In recent years, scientists may have inadvertently given up on a key component of the scientific method: reproducibility. That’s an argument that’s being advanced by a number of people who have been tracking our increasing reliance on computational methods in all areas of science. An apparently simple computerized analysis may now involve a complex pipeline of software tools; reproducing it will require version control for both software and data, along with careful documentation of the precise parameters used at every step. Some researchers are now getting concerned that their peers simply aren’t up to the challenge, and we need to start providing the legal and software tools to make it easier for them.
During my discussions with colleagues and friends, I have found several reasons which are given for this state of affairs.
Some are of the opinion that even if the code along with data are given, some computations are so costly that peers are really not going to check it (A point also made by John Hawks in his post). While it may be true to some extent, even if one grad student somewhere decides to take a look at the code, run it to try and reproduce the results, it still is worth the effort.
The next one is the space constraint; one can not give out all the details of the code and data — this is where online publication of the supplementary information is very helpful.
The third (and, in my opinion the most important — at least in the computational community of which I am a part) is the fact that many groups in the world, when they develop a code, keep it as a property of the group — codes for solving some families of partial differential equations using specific techniques or carrying our optimization, for example, belong to this category. Generations of grad students keep adding modules to the main part of the code to solve interesting problems. In such a case, giving away the code means that the person who put (more often than not) huge efforts to write the crux loses out.
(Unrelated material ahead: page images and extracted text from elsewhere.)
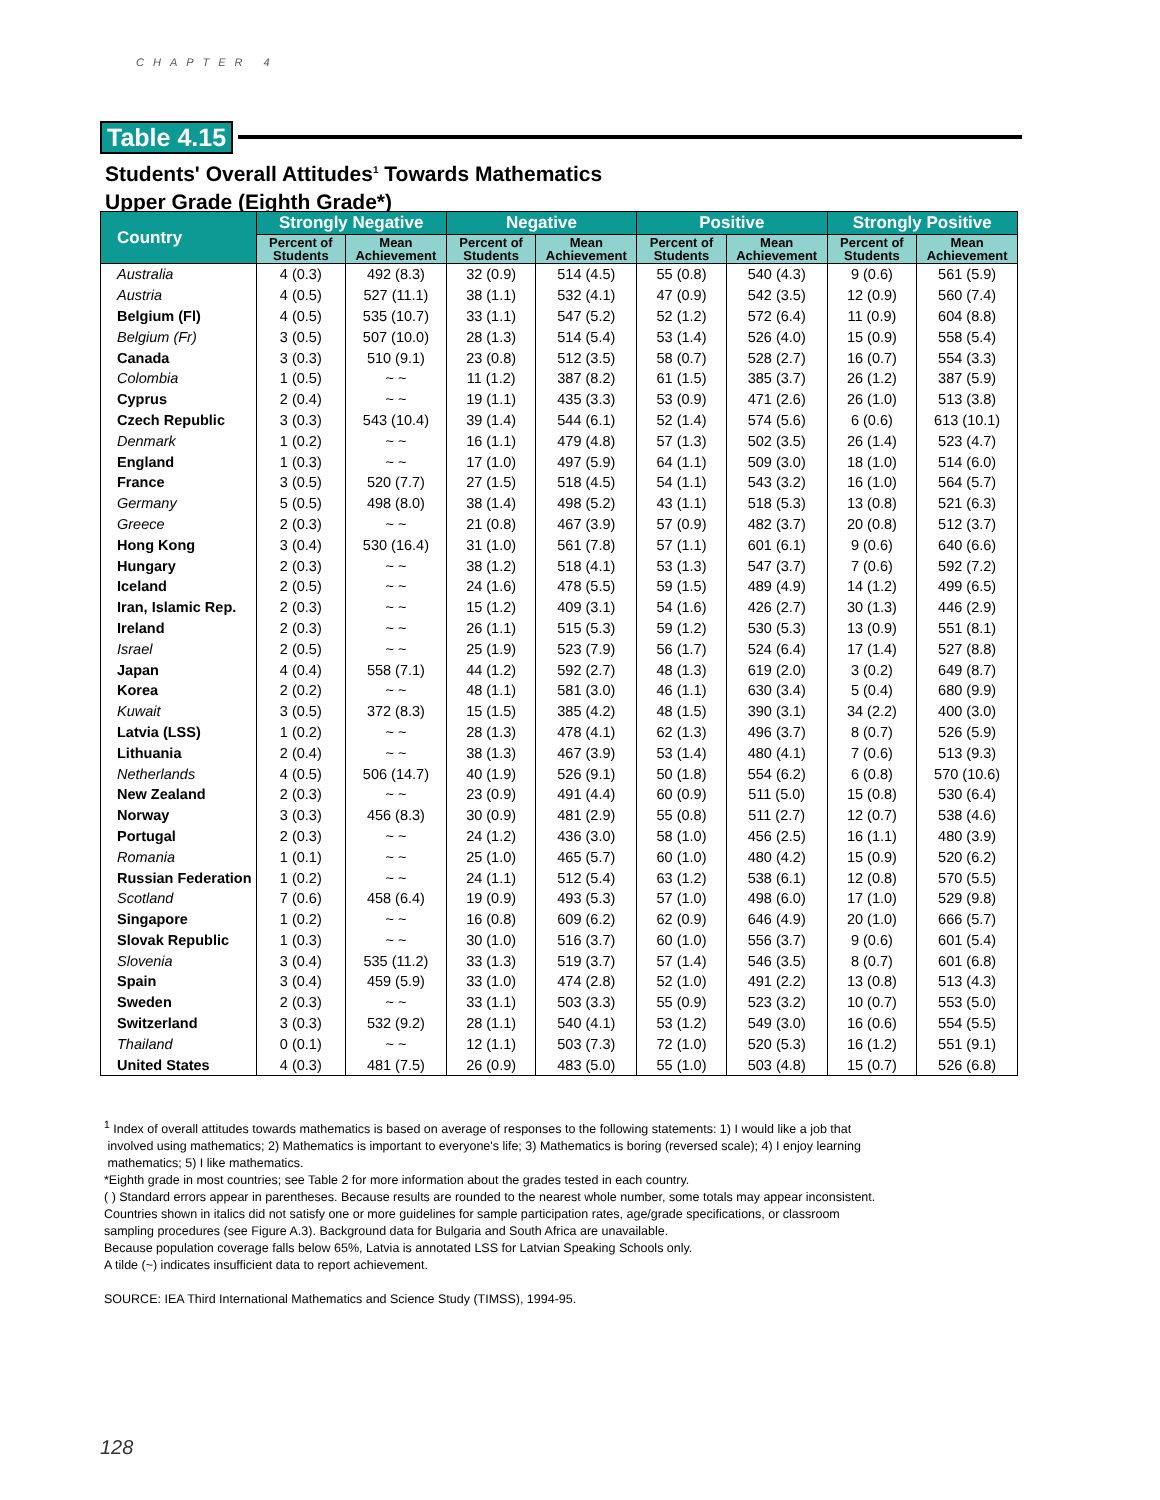CHAPTER 4
Table 4.15
Students' Overall Attitudes<sup>1</sup> Towards Mathematics
Upper Grade (Eighth Grade*)
| Country | Strongly Negative | | Negative | | Positive | | Strongly Positive | |
| --- | --- | --- | --- | --- | --- | --- | --- | --- |
| | Percent of Students | Mean Achievement | Percent of Students | Mean Achievement | Percent of Students | Mean Achievement | Percent of Students | Mean Achievement |
| Australia | 4 (0.3) | 492 (8.3) | 32 (0.9) | 514 (4.5) | 55 (0.8) | 540 (4.3) | 9 (0.6) | 561 (5.9) |
| Austria | 4 (0.5) | 527 (11.1) | 38 (1.1) | 532 (4.1) | 47 (0.9) | 542 (3.5) | 12 (0.9) | 560 (7.4) |
| Belgium (Fl) | 4 (0.5) | 535 (10.7) | 33 (1.1) | 547 (5.2) | 52 (1.2) | 572 (6.4) | 11 (0.9) | 604 (8.8) |
| Belgium (Fr) | 3 (0.5) | 507 (10.0) | 28 (1.3) | 514 (5.4) | 53 (1.4) | 526 (4.0) | 15 (0.9) | 558 (5.4) |
| Canada | 3 (0.3) | 510 (9.1) | 23 (0.8) | 512 (3.5) | 58 (0.7) | 528 (2.7) | 16 (0.7) | 554 (3.3) |
| Colombia | 1 (0.5) | ~ ~ | 11 (1.2) | 387 (8.2) | 61 (1.5) | 385 (3.7) | 26 (1.2) | 387 (5.9) |
| Cyprus | 2 (0.4) | ~ ~ | 19 (1.1) | 435 (3.3) | 53 (0.9) | 471 (2.6) | 26 (1.0) | 513 (3.8) |
| Czech Republic | 3 (0.3) | 543 (10.4) | 39 (1.4) | 544 (6.1) | 52 (1.4) | 574 (5.6) | 6 (0.6) | 613 (10.1) |
| Denmark | 1 (0.2) | ~ ~ | 16 (1.1) | 479 (4.8) | 57 (1.3) | 502 (3.5) | 26 (1.4) | 523 (4.7) |
| England | 1 (0.3) | ~ ~ | 17 (1.0) | 497 (5.9) | 64 (1.1) | 509 (3.0) | 18 (1.0) | 514 (6.0) |
| France | 3 (0.5) | 520 (7.7) | 27 (1.5) | 518 (4.5) | 54 (1.1) | 543 (3.2) | 16 (1.0) | 564 (5.7) |
| Germany | 5 (0.5) | 498 (8.0) | 38 (1.4) | 498 (5.2) | 43 (1.1) | 518 (5.3) | 13 (0.8) | 521 (6.3) |
| Greece | 2 (0.3) | ~ ~ | 21 (0.8) | 467 (3.9) | 57 (0.9) | 482 (3.7) | 20 (0.8) | 512 (3.7) |
| Hong Kong | 3 (0.4) | 530 (16.4) | 31 (1.0) | 561 (7.8) | 57 (1.1) | 601 (6.1) | 9 (0.6) | 640 (6.6) |
| Hungary | 2 (0.3) | ~ ~ | 38 (1.2) | 518 (4.1) | 53 (1.3) | 547 (3.7) | 7 (0.6) | 592 (7.2) |
| Iceland | 2 (0.5) | ~ ~ | 24 (1.6) | 478 (5.5) | 59 (1.5) | 489 (4.9) | 14 (1.2) | 499 (6.5) |
| Iran, Islamic Rep. | 2 (0.3) | ~ ~ | 15 (1.2) | 409 (3.1) | 54 (1.6) | 426 (2.7) | 30 (1.3) | 446 (2.9) |
| Ireland | 2 (0.3) | ~ ~ | 26 (1.1) | 515 (5.3) | 59 (1.2) | 530 (5.3) | 13 (0.9) | 551 (8.1) |
| Israel | 2 (0.5) | ~ ~ | 25 (1.9) | 523 (7.9) | 56 (1.7) | 524 (6.4) | 17 (1.4) | 527 (8.8) |
| Japan | 4 (0.4) | 558 (7.1) | 44 (1.2) | 592 (2.7) | 48 (1.3) | 619 (2.0) | 3 (0.2) | 649 (8.7) |
| Korea | 2 (0.2) | ~ ~ | 48 (1.1) | 581 (3.0) | 46 (1.1) | 630 (3.4) | 5 (0.4) | 680 (9.9) |
| Kuwait | 3 (0.5) | 372 (8.3) | 15 (1.5) | 385 (4.2) | 48 (1.5) | 390 (3.1) | 34 (2.2) | 400 (3.0) |
| Latvia (LSS) | 1 (0.2) | ~ ~ | 28 (1.3) | 478 (4.1) | 62 (1.3) | 496 (3.7) | 8 (0.7) | 526 (5.9) |
| Lithuania | 2 (0.4) | ~ ~ | 38 (1.3) | 467 (3.9) | 53 (1.4) | 480 (4.1) | 7 (0.6) | 513 (9.3) |
| Netherlands | 4 (0.5) | 506 (14.7) | 40 (1.9) | 526 (9.1) | 50 (1.8) | 554 (6.2) | 6 (0.8) | 570 (10.6) |
| New Zealand | 2 (0.3) | ~ ~ | 23 (0.9) | 491 (4.4) | 60 (0.9) | 511 (5.0) | 15 (0.8) | 530 (6.4) |
| Norway | 3 (0.3) | 456 (8.3) | 30 (0.9) | 481 (2.9) | 55 (0.8) | 511 (2.7) | 12 (0.7) | 538 (4.6) |
| Portugal | 2 (0.3) | ~ ~ | 24 (1.2) | 436 (3.0) | 58 (1.0) | 456 (2.5) | 16 (1.1) | 480 (3.9) |
| Romania | 1 (0.1) | ~ ~ | 25 (1.0) | 465 (5.7) | 60 (1.0) | 480 (4.2) | 15 (0.9) | 520 (6.2) |
| Russian Federation | 1 (0.2) | ~ ~ | 24 (1.1) | 512 (5.4) | 63 (1.2) | 538 (6.1) | 12 (0.8) | 570 (5.5) |
| Scotland | 7 (0.6) | 458 (6.4) | 19 (0.9) | 493 (5.3) | 57 (1.0) | 498 (6.0) | 17 (1.0) | 529 (9.8) |
| Singapore | 1 (0.2) | ~ ~ | 16 (0.8) | 609 (6.2) | 62 (0.9) | 646 (4.9) | 20 (1.0) | 666 (5.7) |
| Slovak Republic | 1 (0.3) | ~ ~ | 30 (1.0) | 516 (3.7) | 60 (1.0) | 556 (3.7) | 9 (0.6) | 601 (5.4) |
| Slovenia | 3 (0.4) | 535 (11.2) | 33 (1.3) | 519 (3.7) | 57 (1.4) | 546 (3.5) | 8 (0.7) | 601 (6.8) |
| Spain | 3 (0.4) | 459 (5.9) | 33 (1.0) | 474 (2.8) | 52 (1.0) | 491 (2.2) | 13 (0.8) | 513 (4.3) |
| Sweden | 2 (0.3) | ~ ~ | 33 (1.1) | 503 (3.3) | 55 (0.9) | 523 (3.2) | 10 (0.7) | 553 (5.0) |
| Switzerland | 3 (0.3) | 532 (9.2) | 28 (1.1) | 540 (4.1) | 53 (1.2) | 549 (3.0) | 16 (0.6) | 554 (5.5) |
| Thailand | 0 (0.1) | ~ ~ | 12 (1.1) | 503 (7.3) | 72 (1.0) | 520 (5.3) | 16 (1.2) | 551 (9.1) |
| United States | 4 (0.3) | 481 (7.5) | 26 (0.9) | 483 (5.0) | 55 (1.0) | 503 (4.8) | 15 (0.7) | 526 (6.8) |
<sup>1</sup> Index of overall attitudes towards mathematics is based on average of responses to the following statements: 1) I would like a job that
involved using mathematics; 2) Mathematics is important to everyone's life; 3) Mathematics is boring (reversed scale); 4) I enjoy learning
mathematics; 5) I like mathematics.
*Eighth grade in most countries; see Table 2 for more information about the grades tested in each country.
( ) Standard errors appear in parentheses. Because results are rounded to the nearest whole number, some totals may appear inconsistent.
Countries shown in italics did not satisfy one or more guidelines for sample participation rates, age/grade specifications, or classroom
sampling procedures (see Figure A.3). Background data for Bulgaria and South Africa are unavailable.
Because population coverage falls below 65%, Latvia is annotated LSS for Latvian Speaking Schools only.
A tilde (~) indicates insufficient data to report achievement.
SOURCE: IEA Third International Mathematics and Science Study (TIMSS), 1994-95.
128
Further, unlike experimental research, once a code for solving some problem is available, the effort involved in adding modules to solve other similar but significant (from the point of view of generating publishable results) are marginal. So, there is really no incentive for the person who first developed the code to give it away — even if for peer review. This problem can only be overcome if code sharing of this sort is respected by the community, and is taken into account while assessing the contributions of any researcher — or, in other words, it can only be overcome if the scientific community comes up with practices which would encourage such code sharing.